At one point before we start the last very steep trail, Bob dismounts and decides to walk. At first I think it is because it is so steep and he is favouring the horse. But in reality his back and bum hurt so badly he needs a break from the saddle. He is anyway no slower on foot than I am on Alazan who is careful picking his way down the narrow trail.

Bob asks if we want to take a swim in a swimming hole on the Pescado River, at the bottom of a very steep canyon a half hour short of the ranchhouse. Definitely! As we proceed, the sky to the north begins to boil up with dark towering clouds. We hear rolling thunder and, from the high ground, see bolts of lightning slashing from on high down into distant valleys. We hesitate about the swim but decide to have a quick one anyway.

At dusk we drop the horses’ reins next to the swimming hole, strip off and walk into the six-foot-deep flowing stream waters just before they go over a little waterfall. Pretty. The water is cold at first but, after adjusting to it, it is the perfect refresher.

After five minutes, with large drops of rain beginning to fall and the light nearly gone, we scramble into our clothing and boots, climb into the saddles again and start up the far side of the arroyo on the way home. The horses know the way now. Good, because, although it is not totally black and I can see the path if it is primarily of rock, I cannot make out the footing. Alazan goes carefully as usual, sticking now rigidly to the beaten path, twisting back and forth and dropping down stepped rocks or small rocky gullies. Sometimes he has to turn within his own length. I am sore but even in the light rain and darkness I do not feel afraid. I was far more apprehensive on my first ride out last Sunday.

As we come over the last hill we see a faint light in the distance that must be the ranchhouse. On the flat, the horses break into a trot. They are ready for anything but we are careful to ride faster only in open areas since the horses make no allowances for low branches or high wires. Down into the gulch and into the stream that runs behind the ranchhouse, up the steep incline and through the open gate into the corral yard. We’re back.

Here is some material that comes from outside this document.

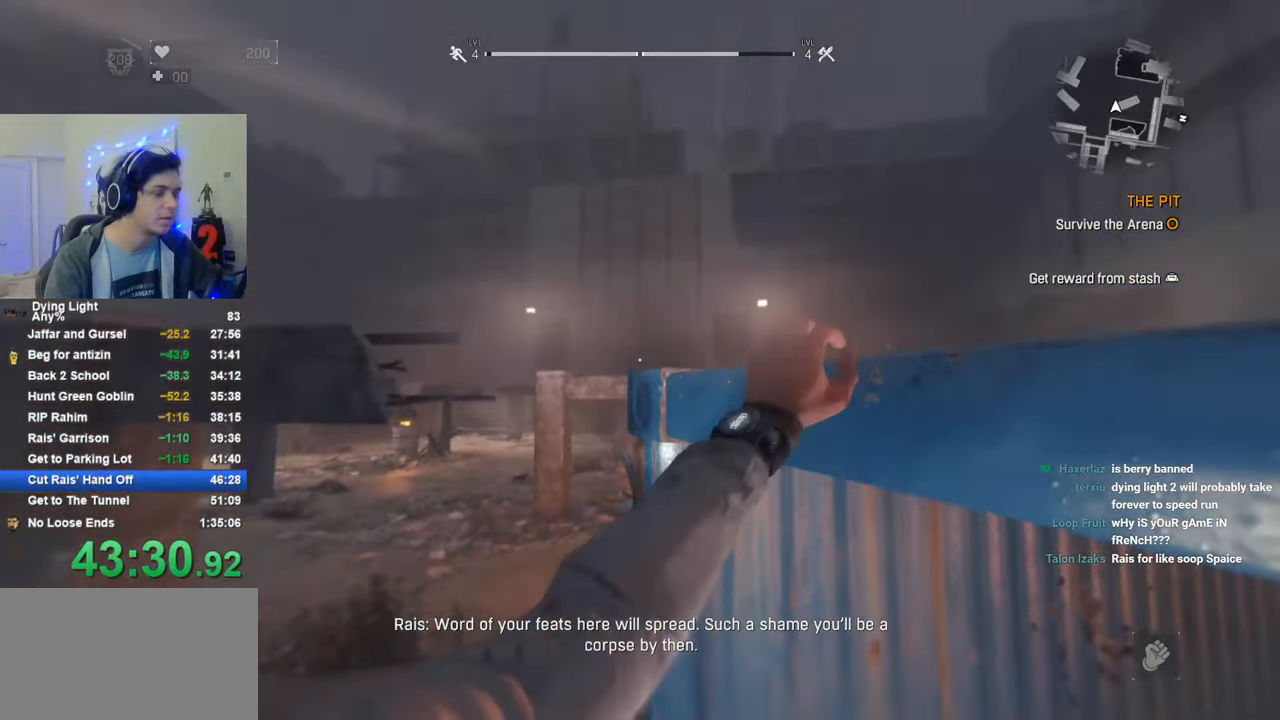
{"keys": [], "mouse": [], "mouse_move": "still", "events": []}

With an effort, our bodies stiff and our legs rubbery, we step down, loosen the saddle girths, and put the heavy saddles into the walkway between the house and the corral yard where they live on a railing when not in use. Bob leads Alazan and Gus through the outside gates, slips their bridles off and turns them out into the pasture. There are no stables at Rancho el Nogal: animals live outside. It’s 2030.

Inside, where they are wondering why a three hour cakewalk should take eight hours, we find Kathleen reading a bedtime story to Eli, the six-year-old, and Sebastiaan, the new cowboy from the Netherlands. I get a beer from the storeroom. I am too tired to eat. Bob swallows a mouthful of aspirin for his low-back pain. I drink my beer. An hour later I am in bed.